If a line in the data holds "none", copy that line out in full.

##### RECORDS PROVIDED

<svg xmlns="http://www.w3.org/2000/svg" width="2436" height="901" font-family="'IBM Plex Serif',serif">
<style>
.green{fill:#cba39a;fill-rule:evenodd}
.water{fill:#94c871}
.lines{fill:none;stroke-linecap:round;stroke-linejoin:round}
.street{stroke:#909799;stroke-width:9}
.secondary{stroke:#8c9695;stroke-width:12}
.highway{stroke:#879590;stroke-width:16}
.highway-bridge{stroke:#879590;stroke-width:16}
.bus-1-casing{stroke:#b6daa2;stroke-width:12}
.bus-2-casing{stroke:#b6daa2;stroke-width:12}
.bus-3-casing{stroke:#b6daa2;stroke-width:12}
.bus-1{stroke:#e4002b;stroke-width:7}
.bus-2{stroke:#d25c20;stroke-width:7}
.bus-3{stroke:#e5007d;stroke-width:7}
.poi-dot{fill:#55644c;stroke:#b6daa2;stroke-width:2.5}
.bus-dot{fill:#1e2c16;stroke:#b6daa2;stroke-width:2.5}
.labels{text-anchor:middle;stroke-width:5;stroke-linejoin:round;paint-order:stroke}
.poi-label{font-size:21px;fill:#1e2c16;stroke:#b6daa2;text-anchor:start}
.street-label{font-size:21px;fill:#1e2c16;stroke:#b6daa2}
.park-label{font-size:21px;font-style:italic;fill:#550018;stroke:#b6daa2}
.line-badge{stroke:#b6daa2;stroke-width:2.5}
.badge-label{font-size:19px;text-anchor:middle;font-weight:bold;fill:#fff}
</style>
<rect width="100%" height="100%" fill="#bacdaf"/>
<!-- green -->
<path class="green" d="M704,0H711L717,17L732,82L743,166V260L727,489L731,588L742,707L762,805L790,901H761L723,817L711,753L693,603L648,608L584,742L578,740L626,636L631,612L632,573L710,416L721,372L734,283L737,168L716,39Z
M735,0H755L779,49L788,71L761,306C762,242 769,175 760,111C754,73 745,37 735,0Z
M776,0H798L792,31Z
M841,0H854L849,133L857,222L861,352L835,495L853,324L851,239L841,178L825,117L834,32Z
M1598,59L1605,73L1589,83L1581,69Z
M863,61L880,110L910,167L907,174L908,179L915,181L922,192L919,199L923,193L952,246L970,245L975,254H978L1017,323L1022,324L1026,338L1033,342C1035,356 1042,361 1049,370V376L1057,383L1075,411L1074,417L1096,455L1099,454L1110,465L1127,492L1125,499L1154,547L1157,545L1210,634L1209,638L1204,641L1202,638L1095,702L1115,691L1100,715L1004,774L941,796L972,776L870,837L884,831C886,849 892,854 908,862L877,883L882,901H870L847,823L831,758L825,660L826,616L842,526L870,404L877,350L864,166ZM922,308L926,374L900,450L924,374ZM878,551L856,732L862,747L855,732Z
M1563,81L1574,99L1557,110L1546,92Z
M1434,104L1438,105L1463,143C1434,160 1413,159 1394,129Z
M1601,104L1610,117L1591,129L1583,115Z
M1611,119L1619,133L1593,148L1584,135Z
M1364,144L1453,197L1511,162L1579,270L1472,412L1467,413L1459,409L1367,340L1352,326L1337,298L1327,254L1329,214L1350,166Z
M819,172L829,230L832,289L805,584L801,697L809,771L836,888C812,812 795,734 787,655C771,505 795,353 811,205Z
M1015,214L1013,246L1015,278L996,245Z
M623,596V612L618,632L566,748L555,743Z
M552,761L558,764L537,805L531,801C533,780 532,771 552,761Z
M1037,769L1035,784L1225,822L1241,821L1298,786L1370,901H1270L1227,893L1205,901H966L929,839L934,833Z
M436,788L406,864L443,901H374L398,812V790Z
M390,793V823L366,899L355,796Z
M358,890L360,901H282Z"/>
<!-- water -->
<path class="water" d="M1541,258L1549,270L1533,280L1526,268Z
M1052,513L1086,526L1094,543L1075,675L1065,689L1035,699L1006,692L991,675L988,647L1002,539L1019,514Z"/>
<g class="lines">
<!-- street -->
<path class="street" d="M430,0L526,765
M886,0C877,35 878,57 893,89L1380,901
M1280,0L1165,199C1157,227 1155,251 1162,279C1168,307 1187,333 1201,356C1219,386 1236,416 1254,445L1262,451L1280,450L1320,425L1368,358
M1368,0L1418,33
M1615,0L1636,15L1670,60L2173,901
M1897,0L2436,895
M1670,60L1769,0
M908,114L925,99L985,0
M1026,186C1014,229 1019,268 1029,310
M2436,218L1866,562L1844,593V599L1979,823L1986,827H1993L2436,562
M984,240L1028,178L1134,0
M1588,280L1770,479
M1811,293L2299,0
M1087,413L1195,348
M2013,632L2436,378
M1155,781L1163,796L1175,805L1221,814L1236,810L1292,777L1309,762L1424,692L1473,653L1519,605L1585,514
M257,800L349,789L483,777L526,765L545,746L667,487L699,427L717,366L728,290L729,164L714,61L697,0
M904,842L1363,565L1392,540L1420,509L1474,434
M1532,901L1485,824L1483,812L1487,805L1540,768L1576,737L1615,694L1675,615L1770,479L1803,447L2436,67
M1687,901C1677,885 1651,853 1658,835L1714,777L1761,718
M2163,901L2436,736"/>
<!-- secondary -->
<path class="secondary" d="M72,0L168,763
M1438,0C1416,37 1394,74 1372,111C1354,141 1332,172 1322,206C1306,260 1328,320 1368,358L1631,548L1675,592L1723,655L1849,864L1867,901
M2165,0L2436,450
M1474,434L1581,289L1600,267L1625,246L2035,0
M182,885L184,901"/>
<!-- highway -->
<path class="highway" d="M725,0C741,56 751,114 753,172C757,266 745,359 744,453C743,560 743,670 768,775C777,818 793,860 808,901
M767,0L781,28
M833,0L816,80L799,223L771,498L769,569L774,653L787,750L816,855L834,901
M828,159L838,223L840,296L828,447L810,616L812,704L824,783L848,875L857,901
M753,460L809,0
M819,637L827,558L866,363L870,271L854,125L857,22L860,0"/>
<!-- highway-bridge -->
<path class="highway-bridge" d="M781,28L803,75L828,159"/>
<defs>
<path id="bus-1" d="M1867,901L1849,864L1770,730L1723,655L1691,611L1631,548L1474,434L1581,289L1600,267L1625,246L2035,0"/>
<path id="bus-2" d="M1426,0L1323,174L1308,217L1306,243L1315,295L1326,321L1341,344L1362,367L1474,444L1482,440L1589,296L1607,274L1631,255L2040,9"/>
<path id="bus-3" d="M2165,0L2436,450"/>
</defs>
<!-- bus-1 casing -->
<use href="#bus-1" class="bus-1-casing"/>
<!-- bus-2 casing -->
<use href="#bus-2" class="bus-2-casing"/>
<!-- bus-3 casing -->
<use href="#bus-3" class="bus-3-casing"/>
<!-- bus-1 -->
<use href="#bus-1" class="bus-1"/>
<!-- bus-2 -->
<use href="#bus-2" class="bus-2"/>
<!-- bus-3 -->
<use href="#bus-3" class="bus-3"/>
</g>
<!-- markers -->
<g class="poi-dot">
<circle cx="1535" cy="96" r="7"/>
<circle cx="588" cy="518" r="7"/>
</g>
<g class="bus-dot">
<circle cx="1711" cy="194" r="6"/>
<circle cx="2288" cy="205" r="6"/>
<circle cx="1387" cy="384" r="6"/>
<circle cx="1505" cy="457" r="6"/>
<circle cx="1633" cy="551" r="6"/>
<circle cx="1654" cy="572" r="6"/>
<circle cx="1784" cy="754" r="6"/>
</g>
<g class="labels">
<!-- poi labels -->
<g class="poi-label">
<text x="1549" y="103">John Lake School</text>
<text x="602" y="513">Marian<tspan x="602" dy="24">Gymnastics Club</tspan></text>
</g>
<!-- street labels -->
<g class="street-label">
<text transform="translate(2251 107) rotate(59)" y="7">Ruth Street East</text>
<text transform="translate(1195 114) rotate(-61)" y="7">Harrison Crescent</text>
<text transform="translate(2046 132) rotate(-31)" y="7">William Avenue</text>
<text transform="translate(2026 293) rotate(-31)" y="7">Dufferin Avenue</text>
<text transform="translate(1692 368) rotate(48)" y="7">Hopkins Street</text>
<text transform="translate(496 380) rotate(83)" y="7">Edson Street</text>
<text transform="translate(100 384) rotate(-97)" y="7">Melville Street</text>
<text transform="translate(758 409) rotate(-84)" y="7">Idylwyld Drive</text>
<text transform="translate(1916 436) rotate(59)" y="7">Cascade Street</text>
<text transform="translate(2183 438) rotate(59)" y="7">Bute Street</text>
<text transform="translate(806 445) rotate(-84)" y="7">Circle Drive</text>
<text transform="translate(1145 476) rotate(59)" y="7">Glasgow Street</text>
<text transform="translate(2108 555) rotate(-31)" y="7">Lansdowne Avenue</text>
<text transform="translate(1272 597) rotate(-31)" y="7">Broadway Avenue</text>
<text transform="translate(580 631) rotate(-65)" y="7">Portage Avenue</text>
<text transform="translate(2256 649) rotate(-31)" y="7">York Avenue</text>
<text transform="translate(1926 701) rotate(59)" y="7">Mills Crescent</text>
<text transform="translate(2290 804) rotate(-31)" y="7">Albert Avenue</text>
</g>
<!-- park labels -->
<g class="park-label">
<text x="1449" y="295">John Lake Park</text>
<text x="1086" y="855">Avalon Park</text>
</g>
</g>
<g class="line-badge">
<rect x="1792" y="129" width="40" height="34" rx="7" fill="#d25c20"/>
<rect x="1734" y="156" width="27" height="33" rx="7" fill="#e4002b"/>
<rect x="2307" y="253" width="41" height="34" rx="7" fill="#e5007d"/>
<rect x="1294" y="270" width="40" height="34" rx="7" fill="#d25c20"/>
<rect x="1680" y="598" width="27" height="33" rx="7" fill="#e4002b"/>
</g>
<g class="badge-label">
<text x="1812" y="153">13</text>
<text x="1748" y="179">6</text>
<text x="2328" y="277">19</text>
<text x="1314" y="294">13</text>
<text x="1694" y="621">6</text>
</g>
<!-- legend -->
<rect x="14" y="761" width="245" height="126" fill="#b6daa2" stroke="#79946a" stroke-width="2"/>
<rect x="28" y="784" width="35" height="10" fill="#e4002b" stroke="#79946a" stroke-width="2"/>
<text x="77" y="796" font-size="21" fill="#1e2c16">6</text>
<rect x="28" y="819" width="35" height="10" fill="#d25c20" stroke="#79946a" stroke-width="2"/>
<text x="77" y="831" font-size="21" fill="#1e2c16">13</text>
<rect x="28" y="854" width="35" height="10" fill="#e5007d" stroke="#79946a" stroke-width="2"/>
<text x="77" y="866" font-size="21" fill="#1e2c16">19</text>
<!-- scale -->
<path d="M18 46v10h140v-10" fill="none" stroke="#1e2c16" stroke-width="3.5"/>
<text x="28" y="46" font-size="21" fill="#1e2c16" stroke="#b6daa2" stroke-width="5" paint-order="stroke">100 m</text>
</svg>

##########

◆ **COMPLETED EXERCISE**:
.lines{fill:none;stroke-linecap:round;stroke-linejoin:round}
<path d="M18 46v10h140v-10" fill="none" stroke="#1e2c16" stroke-width="3.5"/>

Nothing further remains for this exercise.